====== Extrait cité

22Ce choix étonnant, étrange, ne peut être pleinement examiné qu’à l’intérieur de la structure générale de l’épisode. Pour s’en tenir à une réflexion beaucoup plus limitée, ce qui est immédiatement significatif est la disparité entre la prétendue « omniscience » de « Maupassant » et le refus prononcé des images de revendiquer le même accès infini à un monde. Le film peut nous déplacer dans le temps et l’espace, suivre le narrateur tandis qu’il raconte l’histoire ; il peut aller dans d’autres maisons, dans l’église, la caméra peut bouger indépendamment des personnages ou avec eux – mais elle ne nous emmènera pas dans la maison de rendez-vous. En marquant des limites à son propre accès au monde fictionnel créé à partir de l’histoire originale, elle récuse implicitement les prétentions de connaissance de « Maupassant ». J’associe cette différence entre les deux niveaux de la « double narration » au thème de la poursuite des femmes par les hommes, de leur réduction à des objets de désir. Si nuancée et humaine que soit la réaction de « Maupassant » aux péripéties de « La maison Tellier », il est montré comme complice de ces attitudes. Si le film ne veut voir que l’extérieur de la maison close, c’est pour marquer son hésitation à partager cette vision masculine, confiante en la nature du monde. L’idée d’enfermement, d’isolement des femmes qui naît de ces vues est l’une des manières dont le film (et non « Maupassant ») atteste le prix payé pour la fête qui clôt l’épisode – tout en définissant de claires mais discrètes limites à la soi-disant connaissance de ces existences.

23« Le modèle » rend ces questions beaucoup plus explicites. La figure de « Maupassant », qui reste simplement une voix dans les deux premiers contes, est à présent incarnée en la personne de l’ami cynique de Jean. En « prêtant sa voix » à un personnage, « Maupassant » identifie son point de vue à celui-ci – tout en permettant au spectateur d’avoir une relation plus distante et plus critique avec le narrateur. Il apparaît à la fois dans le « présent » qui encadre l’épisode, regardant Jean pousser le fauteuil d’invalide de Joséphine le long de la promenade et racontant l’histoire du couple à son compagnon, et dans l’histoire elle-même. Dans ce seul épisode il a en commun avec le meneur de jeu de Lola Montès le double rôle de récitant et de participant au drame ; dualité qui porte au cœur des deux films cette question : peut-on compter sur des hommes pour raconter des histoires de femmes ?

24Si le narrateur incarné devient à présent partie intégrante du film, et sujet à sa vision critique, on peut aussi le voir comme redoublant une figure maîtresse derrière le film, celle d’Ophuls. Celui-ci présente l’histoire de Maupassant racontée à un auditeur à l’intérieur du monde du film. Le caractère faillible de « Maupassant » met en lumière des questions de choix, de connaissance, de point de vue idéologique, qui sont liées à tout acte de narration – y compris ceux d’Ophuls… Une grande partie de la fascination exercée par « Le modèle » réside dans la manière dont Ophuls cultive ces réflexions sur le récit, par une tension extraordinaire entre la complicité avec « Maupassant » et le rejet de son point de vue.

============
====== Lignes de données

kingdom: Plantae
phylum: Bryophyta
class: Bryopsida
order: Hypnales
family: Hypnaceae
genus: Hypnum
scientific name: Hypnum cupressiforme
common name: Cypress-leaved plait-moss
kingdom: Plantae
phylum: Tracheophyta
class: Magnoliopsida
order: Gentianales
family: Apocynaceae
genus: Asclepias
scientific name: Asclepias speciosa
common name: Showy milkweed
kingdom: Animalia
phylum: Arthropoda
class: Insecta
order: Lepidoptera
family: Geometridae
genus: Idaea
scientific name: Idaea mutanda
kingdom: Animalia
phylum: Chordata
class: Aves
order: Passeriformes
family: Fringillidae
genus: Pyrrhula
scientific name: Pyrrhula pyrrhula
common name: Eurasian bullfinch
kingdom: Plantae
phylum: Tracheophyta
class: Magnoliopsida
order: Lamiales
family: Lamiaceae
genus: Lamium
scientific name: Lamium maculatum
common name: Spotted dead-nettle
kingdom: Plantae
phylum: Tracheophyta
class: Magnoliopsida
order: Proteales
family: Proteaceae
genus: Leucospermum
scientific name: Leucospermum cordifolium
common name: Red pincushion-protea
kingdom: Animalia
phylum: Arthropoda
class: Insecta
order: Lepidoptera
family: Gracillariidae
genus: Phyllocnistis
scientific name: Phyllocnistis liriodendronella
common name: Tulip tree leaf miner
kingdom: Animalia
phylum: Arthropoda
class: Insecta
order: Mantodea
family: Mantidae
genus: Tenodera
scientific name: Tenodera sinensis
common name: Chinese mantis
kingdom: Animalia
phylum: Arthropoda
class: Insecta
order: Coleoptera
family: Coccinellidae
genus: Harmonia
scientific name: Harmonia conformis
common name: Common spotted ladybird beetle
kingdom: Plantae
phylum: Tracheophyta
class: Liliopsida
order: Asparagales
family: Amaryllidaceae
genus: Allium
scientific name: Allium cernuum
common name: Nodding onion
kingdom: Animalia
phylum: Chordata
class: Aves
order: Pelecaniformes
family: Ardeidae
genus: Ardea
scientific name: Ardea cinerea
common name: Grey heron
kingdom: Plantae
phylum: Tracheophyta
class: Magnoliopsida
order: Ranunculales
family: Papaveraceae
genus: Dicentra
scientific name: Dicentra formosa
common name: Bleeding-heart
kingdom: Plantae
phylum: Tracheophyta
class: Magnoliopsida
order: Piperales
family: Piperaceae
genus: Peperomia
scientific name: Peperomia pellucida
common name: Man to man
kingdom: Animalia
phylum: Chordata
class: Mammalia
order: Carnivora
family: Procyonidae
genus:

============

§ Exercice écrit: Relevez tous les titres d'œuvres, contes ou films, que mentionne l'extrait sur les narrateurs chez Ophuls. Ces lignes forment un matériau distinct de l'extrait.

§ Réponse proposée: « La maison Tellier », « Le modèle », Lola Montès